Data for processing:
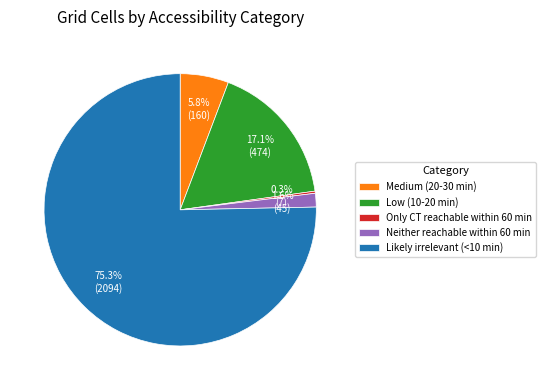

The Low (10-20 min) slice represents 17% of the pie. True or false?

True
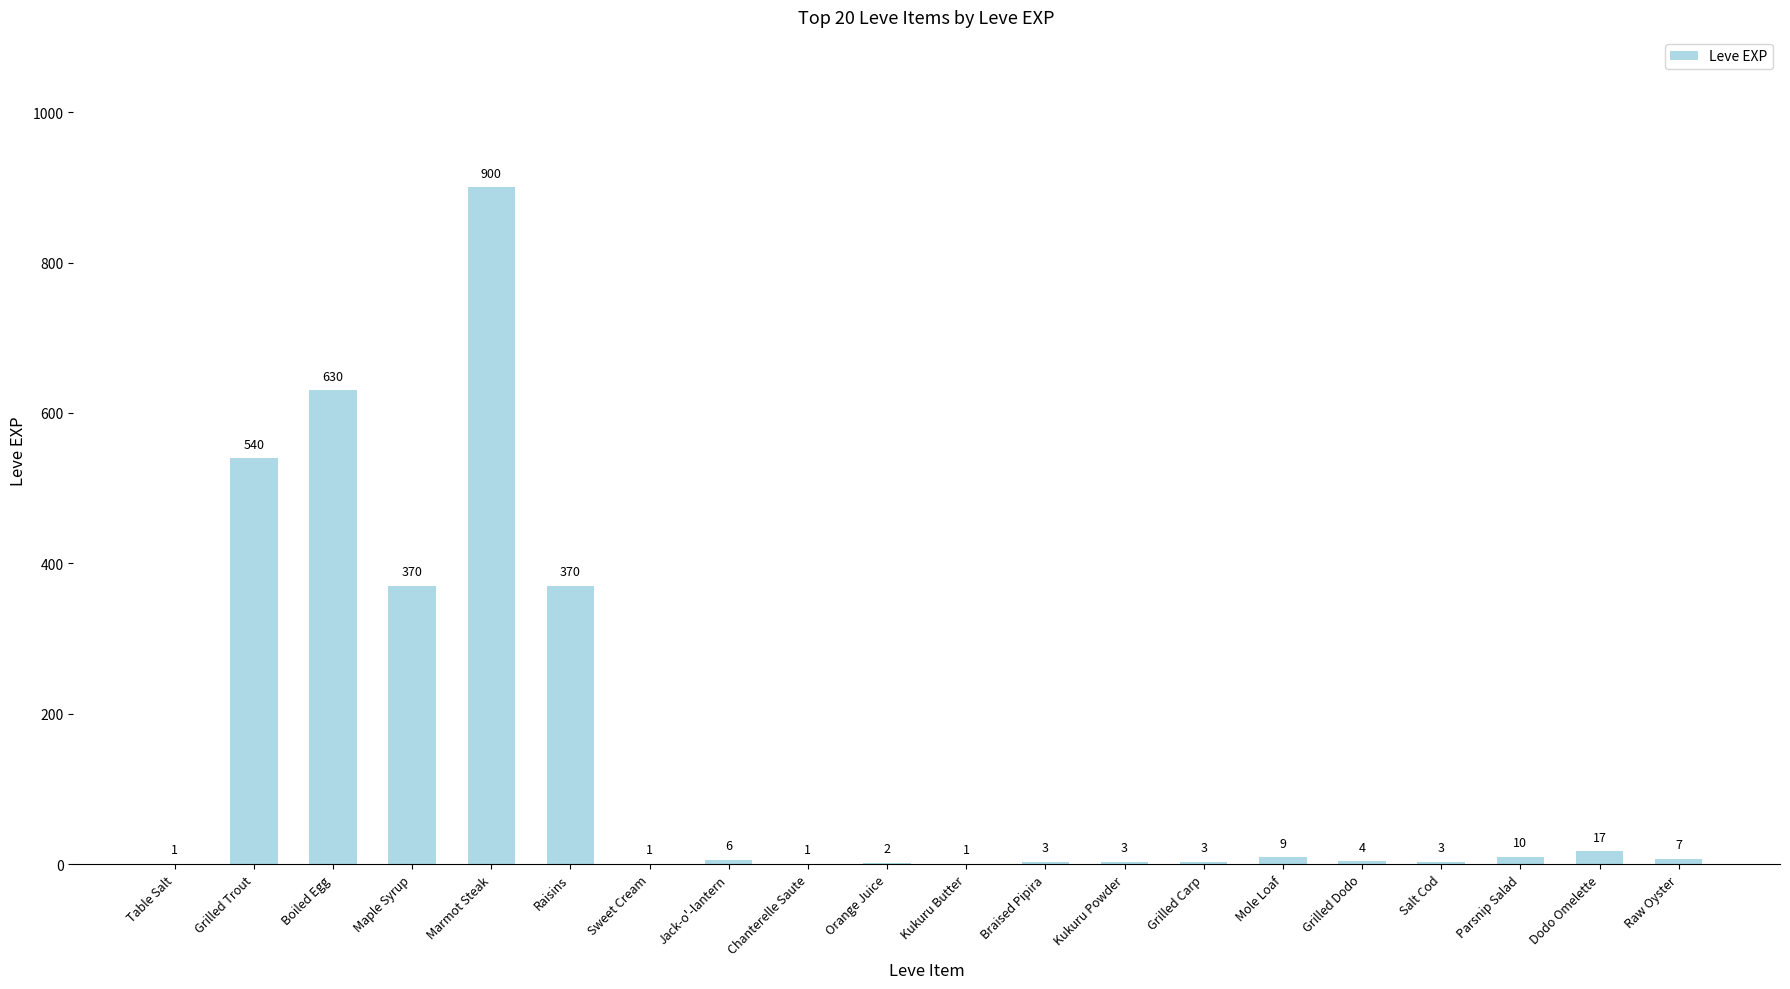

What is the average value?

144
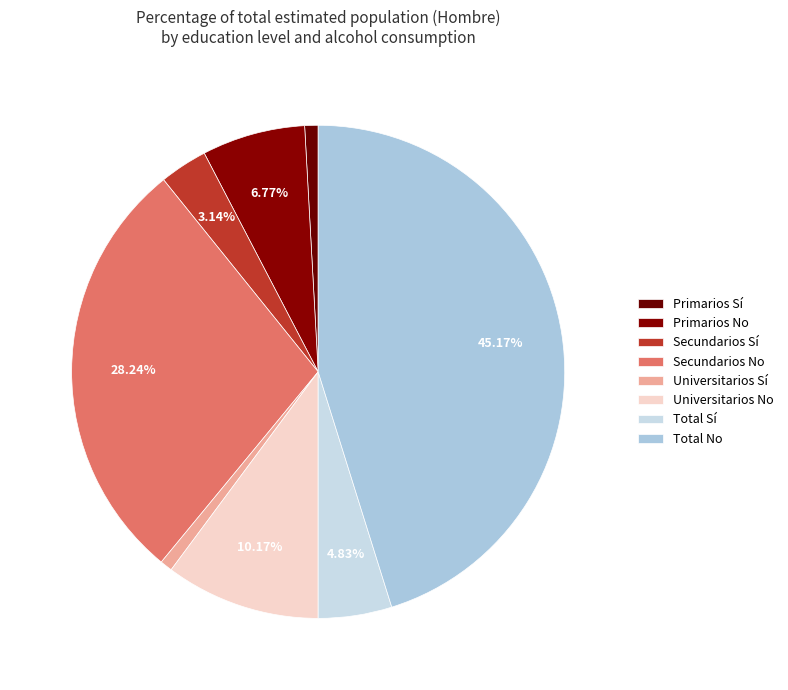

Which slice is the smallest?

Universitarios Sí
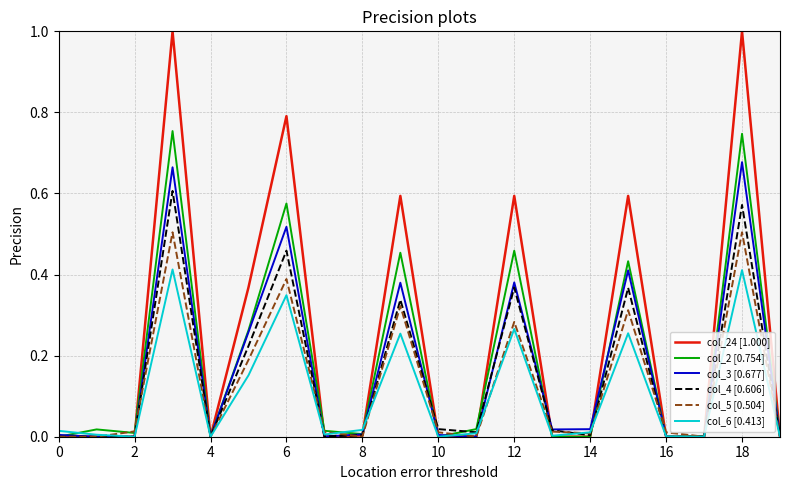

What is the maximum value shown in the chart?

1.0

Try it: Put the lines of the rows above into a Markdown table with the columns "No." and "Line", numbering each line and leaving out blank lines and pictures.

Result for this exercise:
| No. | Line |
|---|---|
| 1 | The Low (10-20 min) slice represents 17% of the pie. True or false? |
| 2 | True |
| 3 | What is the average value? |
| 4 | 144 |
| 5 | Which slice is the smallest? |
| 6 | Universitarios Sí |
| 7 | What is the maximum value shown in the chart? |
| 8 | 1.0 |